A critical supply chain compromise affecting MicroWorld Technologies’ eScan antivirus product was identified on January 20 2026, after malicious updates were reportedly delivered through the vendor’s legitimate update infrastructure.
The incident led to the global distribution of multi-stage malware to enterprise and consumer endpoints, according to findings published today from Morphisec Threat Labs.
The malicious packages were allegedly digitally signed using a compromised eScan certificate, allowing them to appear legitimate and bypass standard trust mechanisms. Once deployed, the malware established persistence, enabled remote access capabilities and actively prevented affected systems from receiving further updates.
Multi-Stage Malware Blocks Automatic Remediation
The attack chain began with a trojanized version of a 32-bit eScan executable, which replaced a legitimate component during the update process. This initial stage dropped additional payloads, including a downloader and a 64-bit backdoor that provided full remote access to compromised systems.
One of the most significant aspects of the campaign was its built-in anti-remediation capability. The malware modified the Windows hosts file and altered eScan registry settings to block connections to eScan update servers. As a result, compromised endpoints cannot receive automatic fixes or patches.
Persistence was achieved through scheduled tasks disguised as Windows defragmentation jobs, as well as registry keys using randomly generated GUID names. The downloader component also attempted to communicate with external command-and-control (C2) infrastructure to retrieve additional payloads, though the current status of those servers remains unconfirmed.
Detection, Response and Required Actions
Morphisec said it detected and blocked the malicious activity on protected customer systems within hours of the initial distribution.
The company allegedly contacted MicroWorld Technologies the same day. eScan stated it identified the issue through internal monitoring, isolated the affected infrastructure within one hour and took its global update system offline for more than eight hours.
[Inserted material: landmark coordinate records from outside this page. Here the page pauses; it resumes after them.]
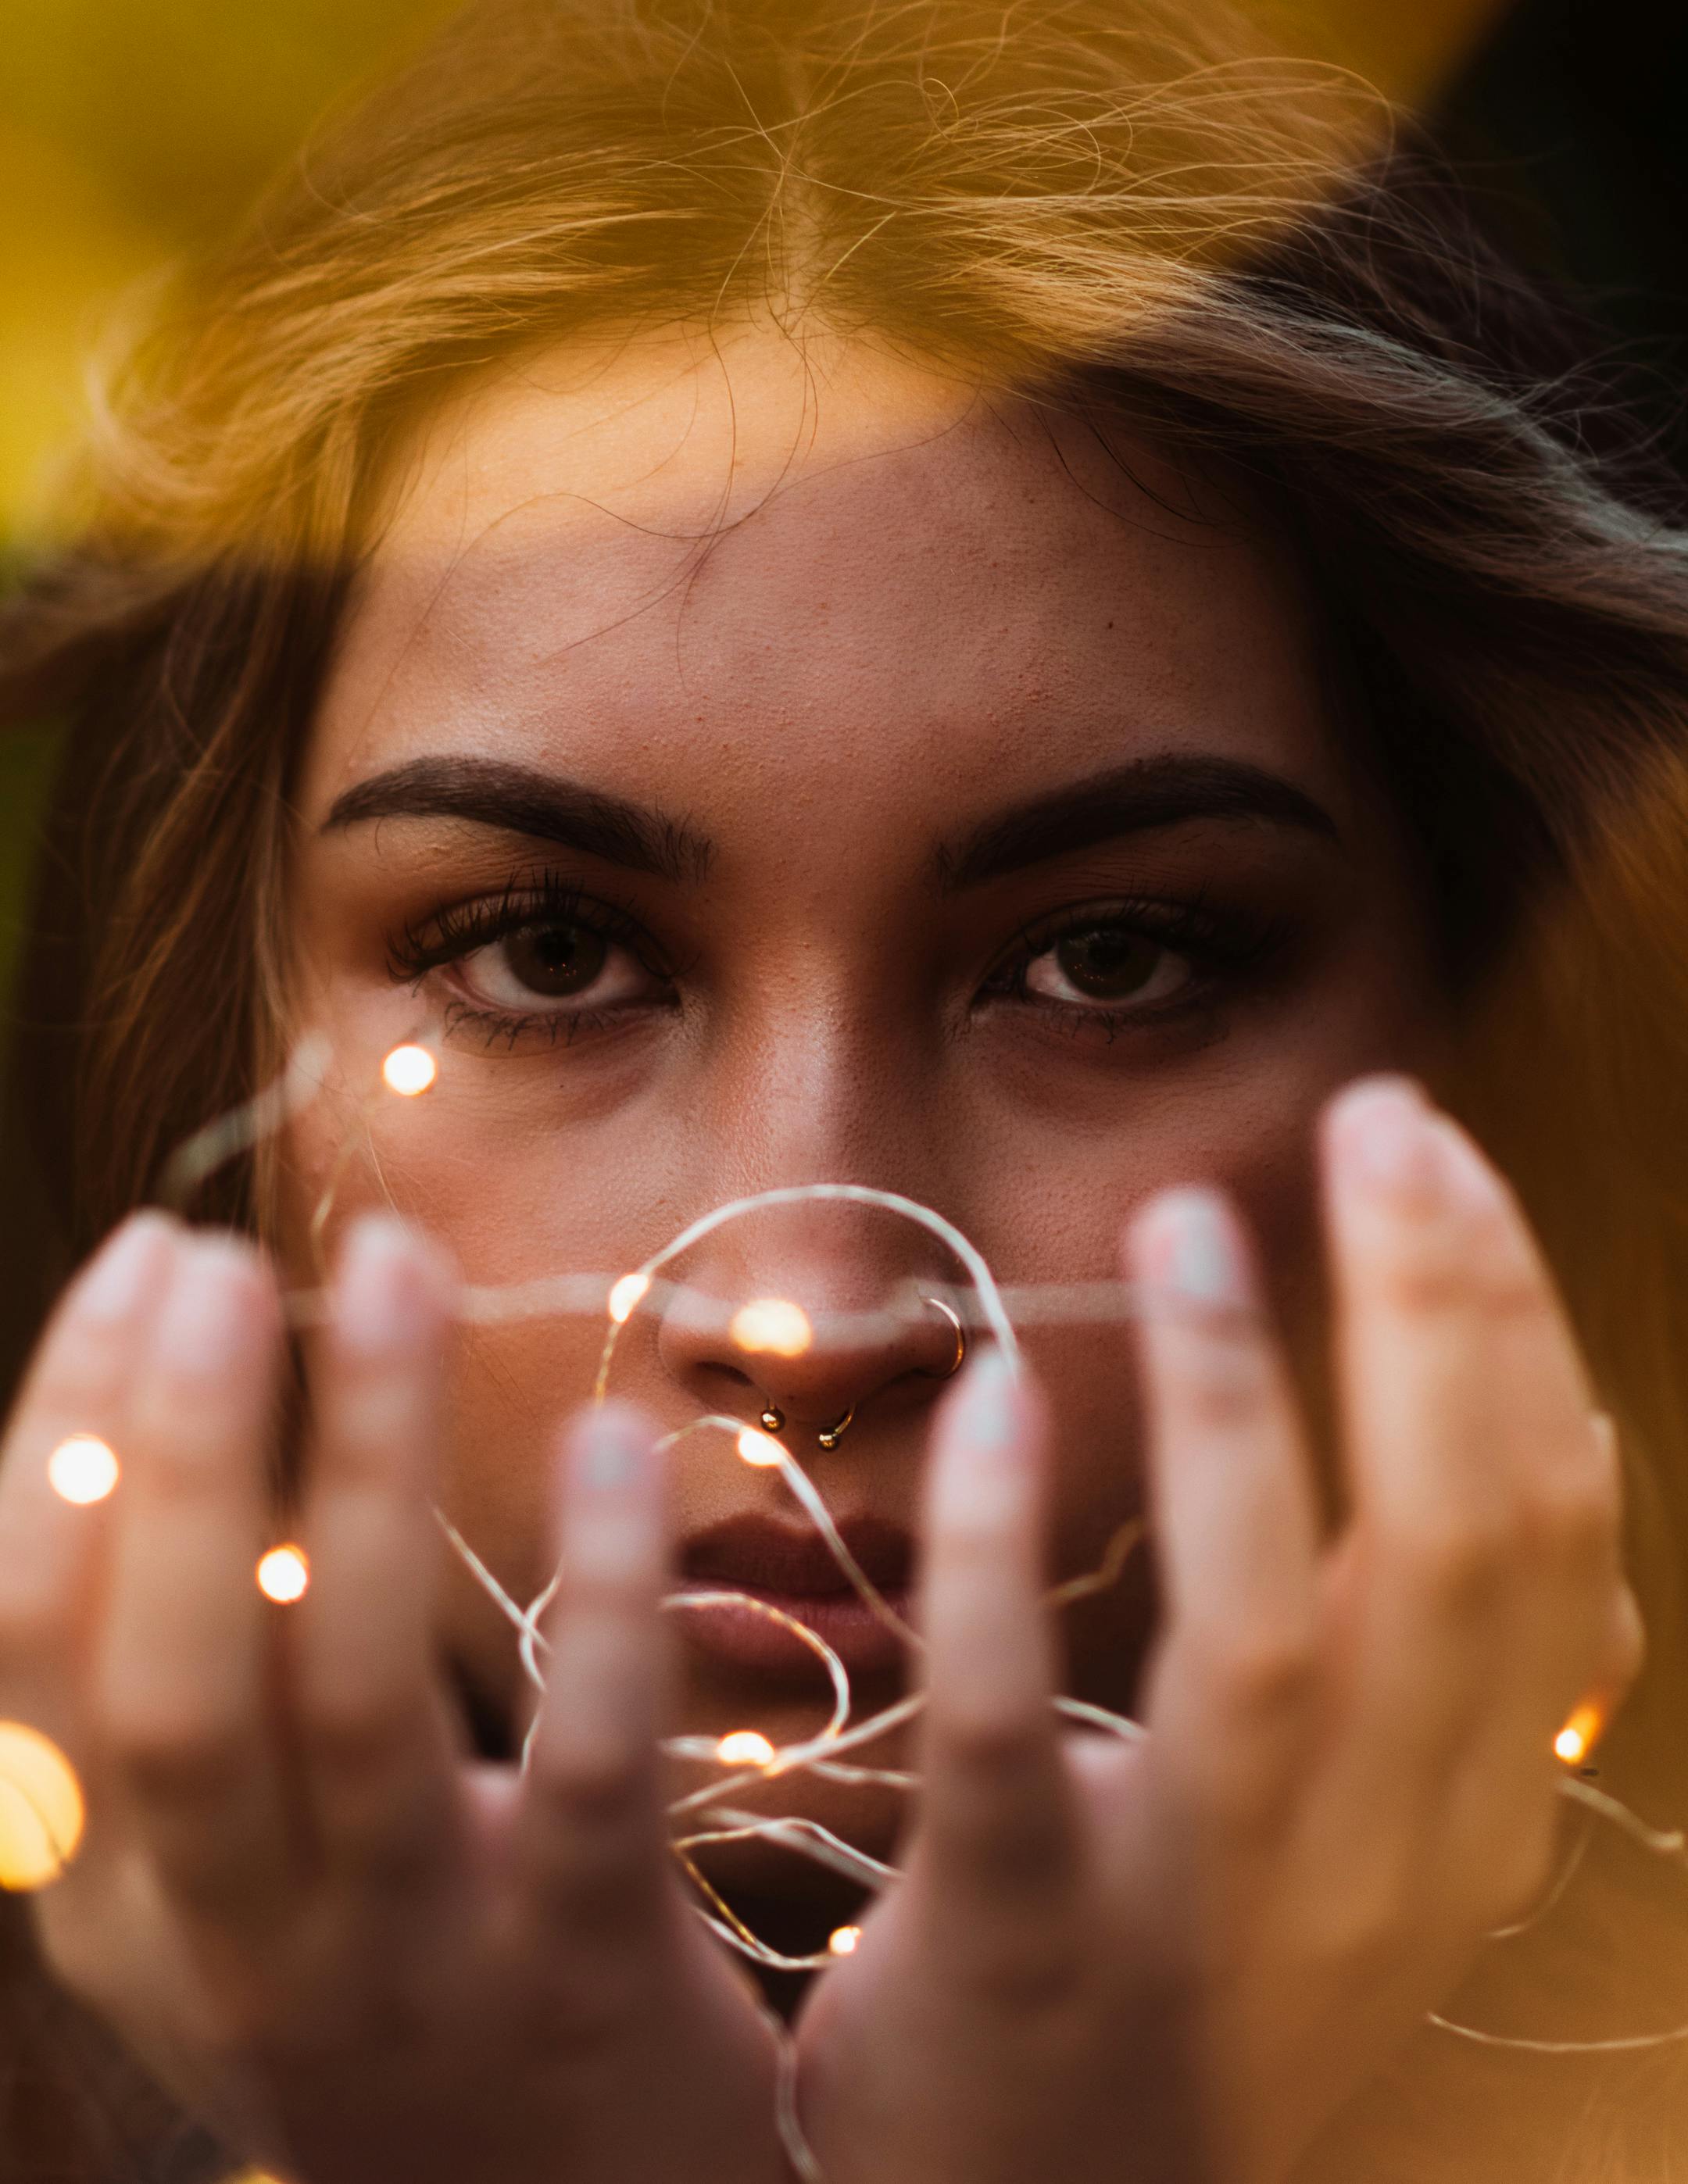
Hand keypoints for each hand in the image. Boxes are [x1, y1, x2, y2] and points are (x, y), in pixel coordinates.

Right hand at [0, 1212, 783, 2183]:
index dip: (74, 1440)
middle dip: (179, 1451)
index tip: (151, 1257)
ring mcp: (407, 1969)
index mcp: (119, 1898)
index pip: (35, 1651)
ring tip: (401, 1268)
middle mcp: (231, 1943)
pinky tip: (612, 1443)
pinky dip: (598, 1597)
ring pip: (355, 1701)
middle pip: (166, 1678)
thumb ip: (180, 1690)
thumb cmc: (390, 1989)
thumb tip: (159, 1420)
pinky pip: (586, 1771)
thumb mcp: (230, 1877)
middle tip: (227, 1253)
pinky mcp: (587, 1976)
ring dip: (367, 1466)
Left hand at [795, 1077, 1641, 2183]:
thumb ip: (1463, 1678)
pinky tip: (999, 1398)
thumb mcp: (1376, 1848)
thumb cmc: (1200, 1986)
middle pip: (1452, 1549)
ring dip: (1246, 1398)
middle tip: (1374, 1122)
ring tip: (1193, 1217)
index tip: (1434, 1158)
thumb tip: (1570, 1459)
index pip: (1540, 1534)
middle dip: (1432, 1307)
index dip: (1505, 1324)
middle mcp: (1382, 1867)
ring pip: (1275, 1627)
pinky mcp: (1027, 1952)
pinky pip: (1026, 1733)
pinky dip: (1013, 1555)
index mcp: (1468, 1813)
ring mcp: (1212, 1922)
Despite these steps, Morphisec reported that its customers were required to proactively contact eScan to receive remediation, even though the vendor indicated that customers were being notified directly by phone.
Infosecurity has contacted eScan for comment, but no response has been received at the time of writing.
In the meantime, Morphisec advised organizations running eScan to take immediate action, including:
-
Searching endpoints for known malicious file hashes
-
Reviewing scheduled tasks under Windows\Defrag\ for suspicious entries
-
Inspecting registry keys with GUID-based names containing encoded data
-
Blocking identified C2 domains
-
Revoking trust in the compromised eScan code-signing certificate
For unprotected systems, the company recommends assuming compromise, isolating affected machines and conducting full forensic investigations. As of publication, no public vendor advisory has been issued and the investigation reportedly remains active.